Urban centers and American English lexical variation

William Kretzschmar

Sat. 4:00-5:40 D

We now have an opportunity to reexamine with new quantitative methods the position of Kurath and McDavid on the relationship of settlement history and the role of colonial cities in the creation of American dialect patterns. It has recently become possible to generate maps for the Linguistic Atlas of the Middle and South Atlantic States (LAMSAS, field work in the 1930s and 1940s) which plot, for every location in the survey area, the probability that a target linguistic feature might have been elicited there at the time of the survey. Maps were created for 115 vocabulary variants, every lexical variant that was elicited from 50 or more of the 1,162 LAMSAS speakers for those 15% of the questions from the LAMSAS survey that have been entered so far into computer storage. The principal benefit of use of these maps is that each map gives a comprehensive analysis of the feature whose distribution it illustrates, and that the set of maps provides comprehensive coverage of the evidence so far available on computer.

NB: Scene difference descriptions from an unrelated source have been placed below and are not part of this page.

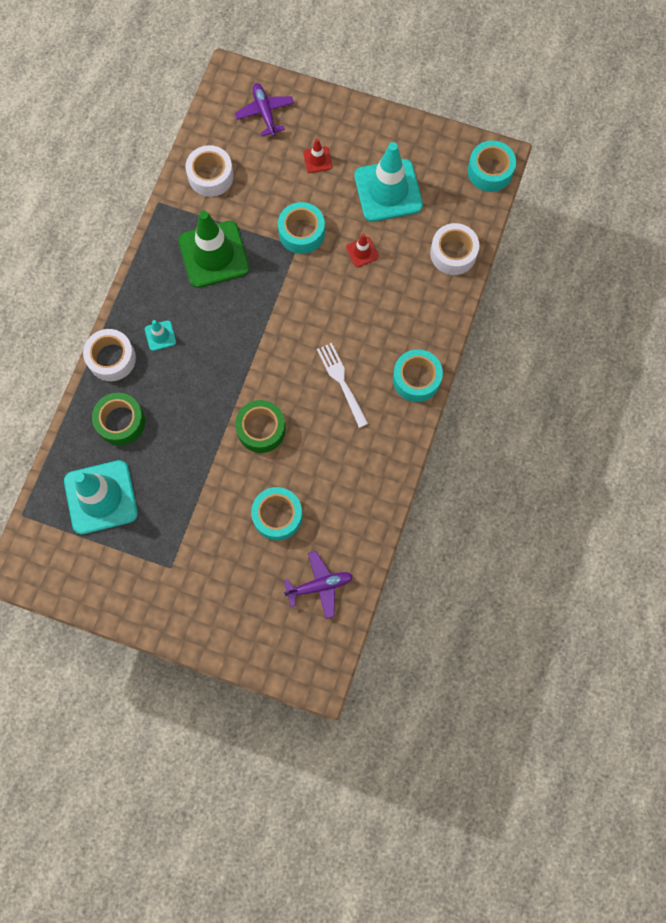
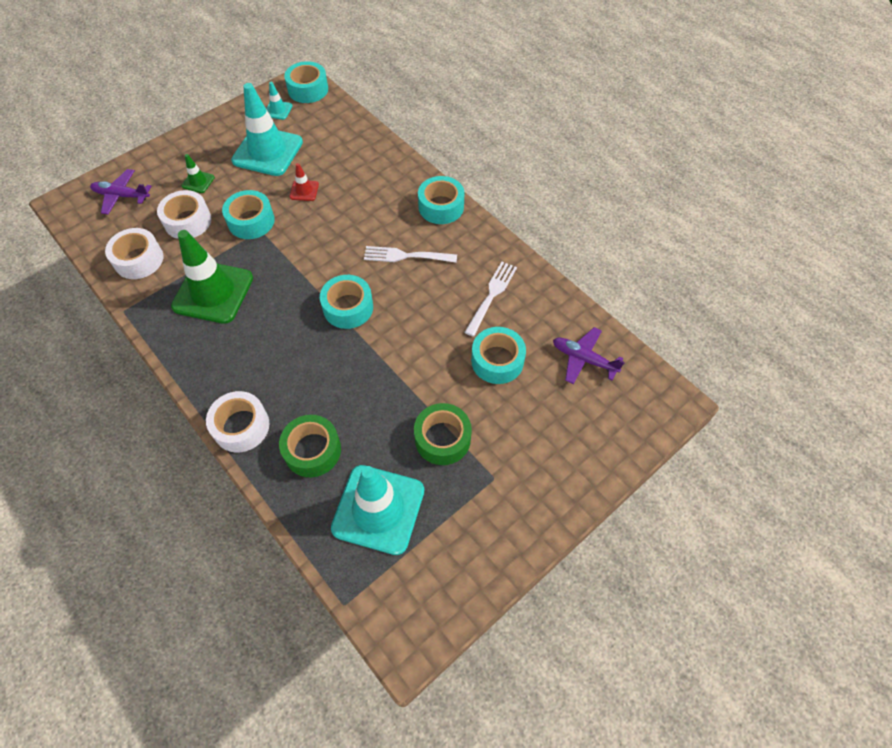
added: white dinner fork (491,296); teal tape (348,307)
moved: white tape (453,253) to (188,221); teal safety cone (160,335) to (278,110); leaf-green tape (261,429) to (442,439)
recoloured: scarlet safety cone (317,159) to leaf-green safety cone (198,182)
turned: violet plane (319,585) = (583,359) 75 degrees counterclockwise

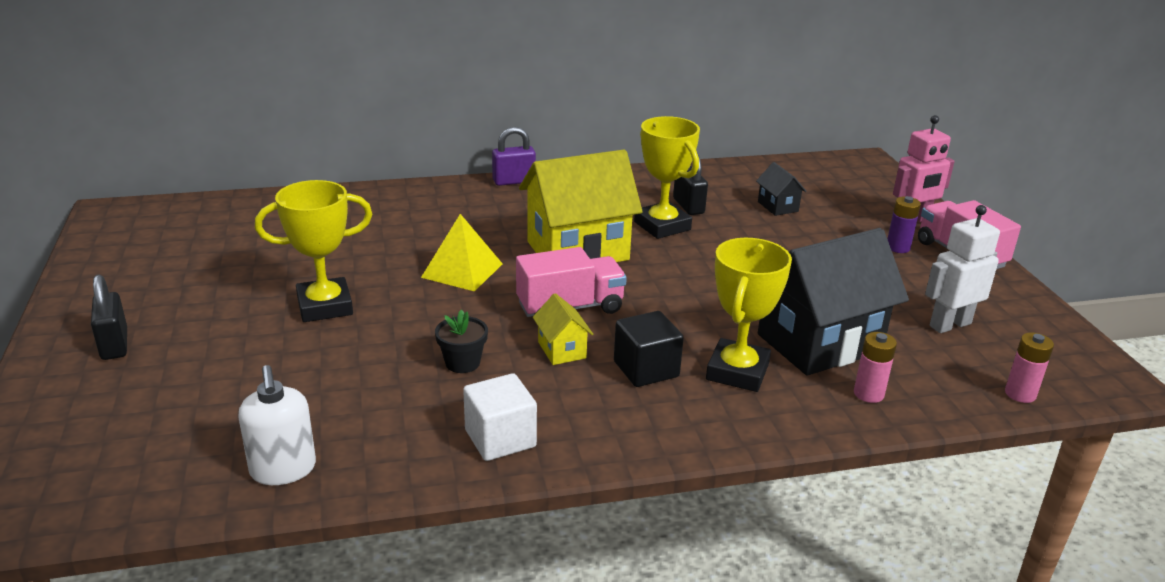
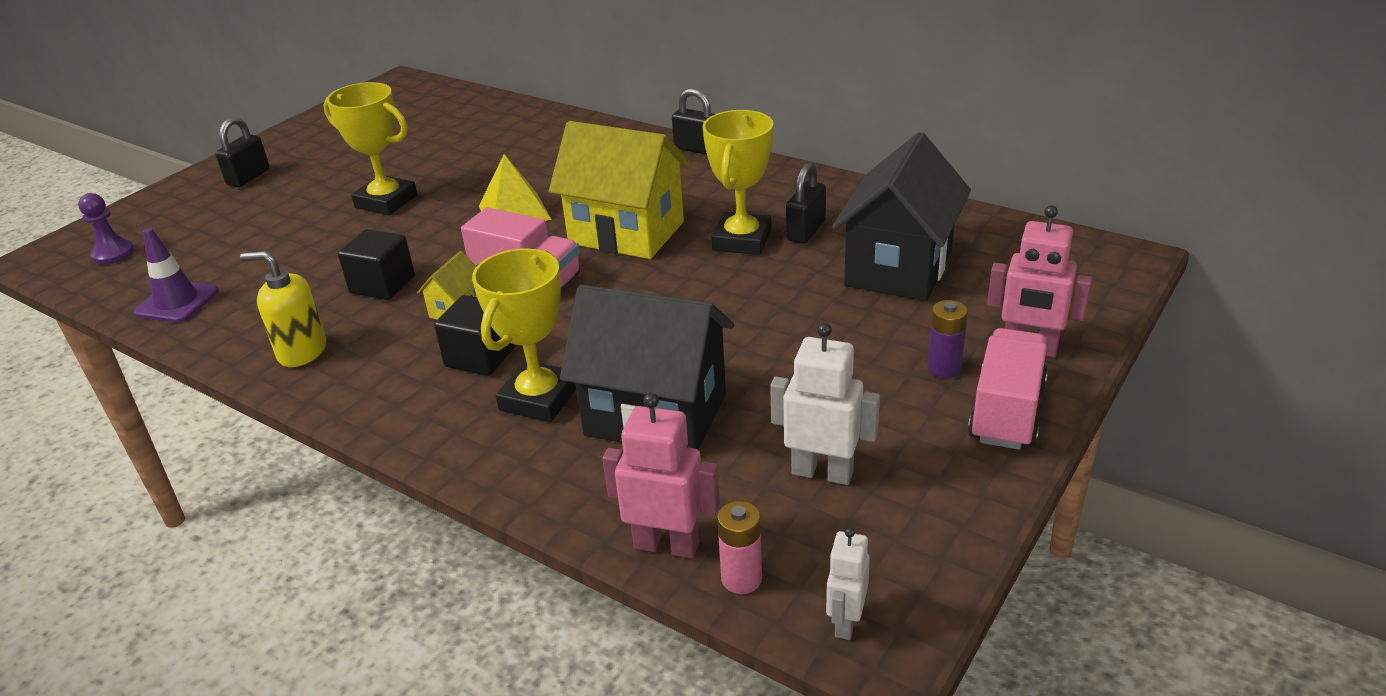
removed: rose-pink AA battery (868,394)
added: violet pawn (113,254); rose-pink toy robot (666,545); white toy robot (845,622)
replaced: jet-black potted plant (462,363) to jet-black solid cube (382,285); white pump bottle (283,470) to violet safety cone (177,302); white solid cube (500,438) to golden pump bottle (302,351)
recoloured: violet padlock (514,181) to jet-black padlock (697,149)
turned: golden trophy (737,371) = (539,398) 45 degrees counterclockwise
resized: jet-black cottage (778,206) = (899,268) x2.28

Comparison of the maps to Kurath's isoglosses reveals certain problems, and the whole set of maps do not appear to confirm Kurath's regional patterns. The strongest conclusion to be drawn from observation of the entire set of maps is assent to the old saw of dialectologists, "each word has its own history". In order to assess the participation of cities in patterns in the set of variants, I checked the probability of occurrence of each variant in each of 20 cities: Rochester, New York City (NY); Philadelphia, Harrisburg, Pittsburgh (PA); Baltimore (MD); Washington (DC); Charleston (WV); Richmond, Norfolk, Roanoke (VA); Raleigh, Wilmington, Charlotte (NC); Charleston, Columbia, Greenville (SC); and Savannah, Augusta, Atlanta (GA). For more detailed studies I reduced the data set to just those (58) variants which occurred with 75% to 100% probability in at least one city ("marked" forms). Calculations based on the distribution of the variants within the set of variants and between cities confirm earlier studies of the structure of lexical variation (e.g. Kretzschmar, Johnson). Manipulation of lists of marked features by city (in tables similar to those used in implicational scaling) suggest new ideas about relationships between urban centers, especially in terms of the classic work of Kurath and McDavid.